Anatocismo
L’Anatocismo (dal greco anà, nuovo e tokòs, interesse) è
una prassi illegale con la quale dei creditori pongono degli interessi sugli
interessi del denaro che dovrebbe ricevere dal proprio debitore.
In pratica questa tecnica permette ai creditori di
acquisire maggior denaro rispetto a quello che il debitore dovrebbe dare in
corrispondenza dei soldi che doveva e gli interessi pattuiti.
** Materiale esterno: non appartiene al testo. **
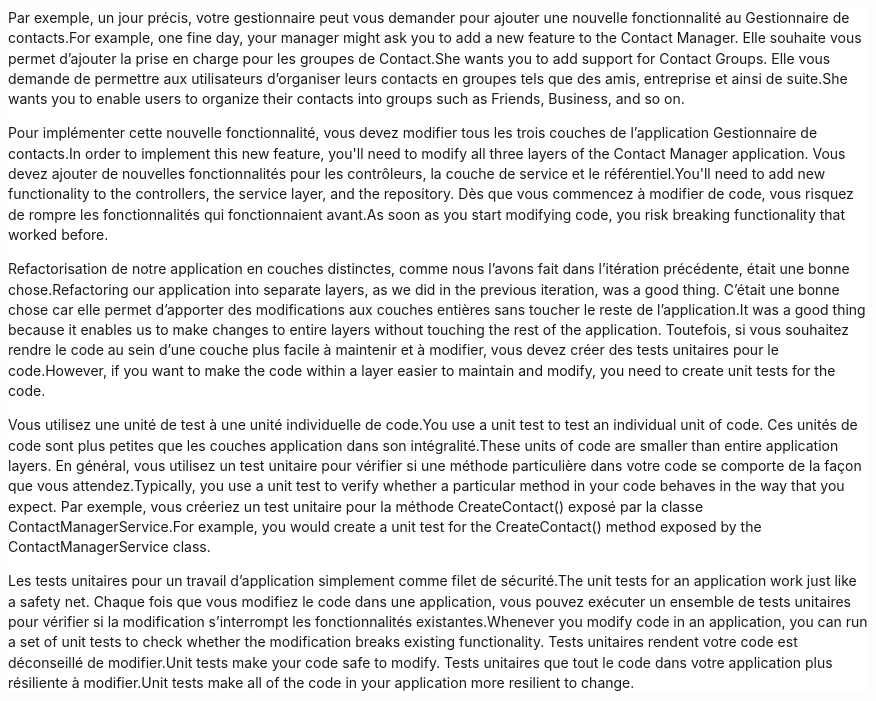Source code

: <span data-ttu-id="2f2e0-145">Par exemple, un jour précis, votre gestionnaire peut vous demander pour ajouter une nouvelle fonctionnalité au Gestionnaire de contacts.</span><span class="sxs-lookup"><span data-stu-id="2f2e0-145">For example, one fine day, your manager might ask you to add a new feature to the Contact Manager.</span></span> <span data-ttu-id="2f2e0-146">Elle souhaite vous permet d’ajouter la prise en charge pour les groupes de Contact.</span><span class="sxs-lookup"><span data-stu-id="2f2e0-146">She wants you to add support for Contact Groups.</span></span> <span data-ttu-id="2f2e0-147">Elle vous demande de permettre aux utilisateurs d’organiser leurs contacts en groupes tels que des amis, entreprise et ainsi de suite.</span><span class="sxs-lookup"><span data-stu-id="2f2e0-147">She wants you to enable users to organize their contacts into groups such as Friends, Business, and so on.</span></span>

<span data-ttu-id="2f2e0-148">Pour implémenter cette nouvelle fonctionnalité, vous devez modifier tous les trois couches de l’application Gestionnaire de contacts.</span><span class="sxs-lookup"><span data-stu-id="2f2e0-148">In order to implement this new feature, you'll need to modify all three layers of the Contact Manager application.</span></span> <span data-ttu-id="2f2e0-149">Vous devez ajouter de nouvelles fonctionnalités pour les contrôleurs, la couche de service et le référentiel.</span><span class="sxs-lookup"><span data-stu-id="2f2e0-149">You'll need to add new functionality to the controllers, the service layer, and the repository.</span></span> <span data-ttu-id="2f2e0-150">Dès que vous commencez à modifier de code, vous risquez de rompre les fonctionnalités qui fonctionnaient avant.</span><span class="sxs-lookup"><span data-stu-id="2f2e0-150">As soon as you start modifying code, you risk breaking functionality that worked before.</span></span>

<span data-ttu-id="2f2e0-151">Refactorisation de notre application en couches distinctes, comme nous l’avons fait dans l’itération précédente, était une bonne chose.</span><span class="sxs-lookup"><span data-stu-id="2f2e0-151">Refactoring our application into separate layers, as we did in the previous iteration, was a good thing.</span></span> <span data-ttu-id="2f2e0-152">C’était une bonne chose car elle permet d’apporter des modifications aux couches entières sans toucher le reste de l’application.</span><span class="sxs-lookup"><span data-stu-id="2f2e0-152">It was a good thing because it enables us to make changes to entire layers without touching the rest of the application.</span></span> <span data-ttu-id="2f2e0-153">Toutefois, si vous souhaitez rendre le code au sein d’une couche plus facile à maintenir et à modifier, vous devez créer des tests unitaires pour le code.</span><span class="sxs-lookup"><span data-stu-id="2f2e0-153">However, if you want to make the code within a layer easier to maintain and modify, you need to create unit tests for the code.</span></span>

<span data-ttu-id="2f2e0-154">Vous utilisez une unité de test à une unité individuelle de code.</span><span class="sxs-lookup"><span data-stu-id="2f2e0-154">You use a unit test to test an individual unit of code.</span></span> <span data-ttu-id="2f2e0-155">Ces unités de code sont plus petites que les couches application dans son intégralité.</span><span class="sxs-lookup"><span data-stu-id="2f2e0-155">These units of code are smaller than entire application layers.</span></span> <span data-ttu-id="2f2e0-156">En général, vous utilisez un test unitaire pour vérifier si une méthode particulière dans votre code se comporte de la façon que vous attendez.</span><span class="sxs-lookup"><span data-stu-id="2f2e0-156">Typically, you use a unit test to verify whether a particular method in your code behaves in the way that you expect.</span></span> <span data-ttu-id="2f2e0-157">Par exemple, vous créeriez un test unitaire pour la méthode CreateContact() exposé par la classe ContactManagerService.</span><span class="sxs-lookup"><span data-stu-id="2f2e0-157">For example, you would create a unit test for the CreateContact() method exposed by the ContactManagerService class.</span></span>

<span data-ttu-id="2f2e0-158">Les tests unitaires pour un travail d’application simplement comme filet de sécurité.</span><span class="sxs-lookup"><span data-stu-id="2f2e0-158">The unit tests for an application work just like a safety net.</span></span> <span data-ttu-id="2f2e0-159">Chaque fois que vous modifiez le code dans une application, vous pouvez exécuter un ensemble de tests unitaires pour vérifier si la modification s’interrompt les fonctionnalités existantes.</span><span class="sxs-lookup"><span data-stu-id="2f2e0-159">Whenever you modify code in an application, you can run a set of unit tests to check whether the modification breaks existing functionality.</span></span> <span data-ttu-id="2f2e0-160">Tests unitaires rendent votre code est déconseillé de modifier.</span><span class="sxs-lookup"><span data-stu-id="2f2e0-160">Unit tests make your code safe to modify.</span></span> <span data-ttu-id="2f2e0-161">Tests unitaires que tout le code dans votre application plus résiliente à modifier.</span><span class="sxs-lookup"><span data-stu-id="2f2e0-161">Unit tests make all of the code in your application more resilient to change.</span></span>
L’Anatocismo, come prassi vietata, e dunque reato, viene
inserito anche nell’articolo 1283 del codice civile nel quale si scrive: “In
mancanza di usi contrari, gli interessi scaduti possono produrre interessi solo
dal giorno della domanda giudiziale o per effetto di convenzione posteriore alla
loro scadenza, e sempre che si tratti di interessi dovuti almeno per sei mesi
(att. 162)”.
A partire da questa norma giuridica vediamo che
l’anatocismo è stato vietato praticamente dalla creazione dello Stato
repubblicano italiano, ma nella pratica molte banche hanno utilizzato questa
prassi per tassare i conti correnti, soprattutto quelli senza denaro al loro
interno, i cosiddetti conti in rosso.
La situazione è nettamente e
definitivamente cambiata quando nel 2004, con una deliberazione delle Sezioni
Unite della Corte di Cassazione n. 21095, viene chiaramente dichiarato illegale
qualsiasi interpretazione parziale della prassi anatocistica. La sentenza della
Cassazione chiude una diatriba che si portava avanti dal 1999 tra i vari
consumatori e le banche, con i Governo a dover trovare l’equilibrio tra le
diverse istanze.
Per chi abbia appurato di aver subito un anatocismo non
esiste una prassi ufficiale per il rimborso. Fondamentalmente, tra debitore ed
ente di credito si tende ad non andare in causa, in quanto si tratterebbe di una
pessima pubblicità per un qualsiasi istituto di credito. Quindi si tende a
firmare un accordo che non scontenti entrambe le parti. Di solito la soluzione
viene trovata con il risarcimento del denaro pagato senza giusta causa, insieme
agli interessi maturati da quel denaro.